TASK INSTRUCTIONS: Reproduce the records word for word, beginning at their first line and stopping after the line that contains "export const myFeature".

AVAILABLE RECORDS:
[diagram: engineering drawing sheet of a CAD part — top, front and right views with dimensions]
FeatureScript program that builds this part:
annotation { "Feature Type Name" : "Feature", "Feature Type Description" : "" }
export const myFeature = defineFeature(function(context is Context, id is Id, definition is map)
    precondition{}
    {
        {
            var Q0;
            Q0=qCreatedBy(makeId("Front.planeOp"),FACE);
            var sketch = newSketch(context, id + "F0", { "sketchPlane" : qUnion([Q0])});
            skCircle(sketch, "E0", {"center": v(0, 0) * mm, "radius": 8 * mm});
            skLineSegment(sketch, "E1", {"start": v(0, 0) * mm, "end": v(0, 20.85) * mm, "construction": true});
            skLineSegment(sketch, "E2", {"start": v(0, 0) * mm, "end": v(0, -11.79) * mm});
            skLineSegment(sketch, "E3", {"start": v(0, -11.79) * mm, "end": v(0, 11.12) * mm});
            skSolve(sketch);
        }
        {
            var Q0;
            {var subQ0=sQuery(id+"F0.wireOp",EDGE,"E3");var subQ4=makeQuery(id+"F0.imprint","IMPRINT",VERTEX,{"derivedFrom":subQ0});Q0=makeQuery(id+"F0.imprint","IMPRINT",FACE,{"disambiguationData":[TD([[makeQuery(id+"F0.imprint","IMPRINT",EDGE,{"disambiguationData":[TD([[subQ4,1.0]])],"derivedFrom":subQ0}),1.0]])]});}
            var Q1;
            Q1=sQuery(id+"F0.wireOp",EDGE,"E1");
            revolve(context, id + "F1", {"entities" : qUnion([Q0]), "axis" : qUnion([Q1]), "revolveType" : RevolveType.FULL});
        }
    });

THE RESULT:
[diagram: engineering drawing sheet of a CAD part — top, front and right views with dimensions]
FeatureScript program that builds this part:
annotation { "Feature Type Name" : "Feature", "Feature Type Description" : "" }
export const myFeature = defineFeature(function(context is Context, id is Id, definition is map)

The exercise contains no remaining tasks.